Malaysia begins to mop up oil slick from sunken cruise ship
Malaysia begins to mop up oil slick from sunken cruise ship
KUALA LUMPUR (AFP): Malaysian emergency teams on Sunday began an operation to mop up a giant oil slick seeping from a sunken luxury cruise liner whose 1,000 passengers were plucked to safety three days ago.
Maritime rescue and coordination center official G. Jayakrishnan said ships had been told to temporarily avoid the busy waters where the Sun Vista caught fire last Thursday and sank.
"The operation began at about 9 a.m. (8 a.m. Jakarta time). Seven vessels from the marine and environment departments are now engaged in cleaning up the oil pollution," he told AFP.
"We have issued navigational warnings to other ships to alert them of the shipwreck and the oil spill, and to ask them to keep out of the area until it is cleared."
The disaster teams are expected to work overnight to clean up the oil which is slowly seeping out of the sunken vessel, Jayakrishnan said, but he added that the situation was "under control."
According to official figures the oil slick is 19 kilometers long, 0.8 kilometers wide and one inch (2.5 centimeters) thick.
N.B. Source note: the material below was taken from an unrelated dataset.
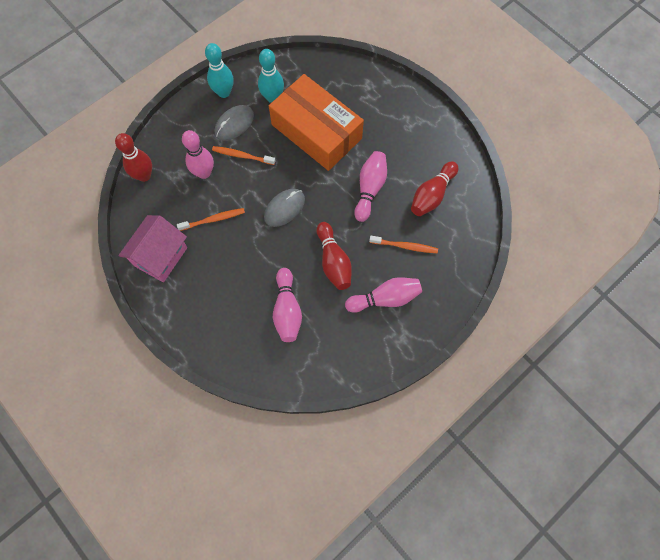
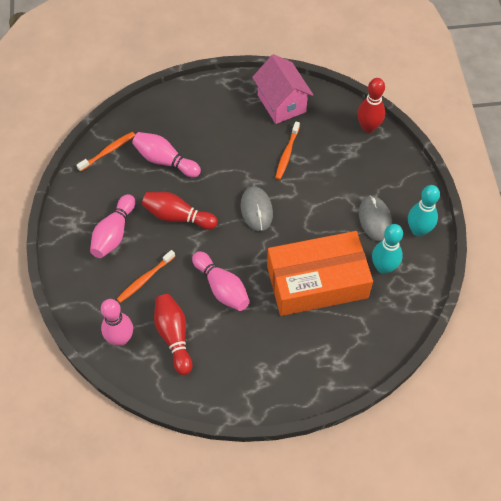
camera: 125 degrees right, 10 degrees down
(204, 173) = (339, 170): pink bowling pin -> pink bowling pin (120, 339)
(242, 156) = (335, 207): orange toothbrush -> orange toothbrush (108, 151)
Reports indicated that the Bahamas-registered Sun Vista was carrying an estimated 2,000 tons of fuel oil and another 100 tons of diesel.
But unlike crude oil, officials said diesel can easily evaporate in clear weather and the slick was not expected to pose a significant environmental danger.
The Sun Vista was sailing through the Straits of Malacca to Singapore from the Thai island of Phuket on the last leg of a six-day cruise when fire broke out in its engine room last Thursday afternoon.
Transport Minister Ling Liong Sik said Sunday that Malaysian authorities would contact the ship's Singaporean owner, Sun Cruises, to discuss arrangements to salvage the wreck.
"We will contact the owner under the law and they will let us know how they are going to salvage the ship," Ling was quoted as saying by the official Bernama news agency.
Both the Malaysian marine department and Sun Cruises have begun separate investigations into the cause of the incident.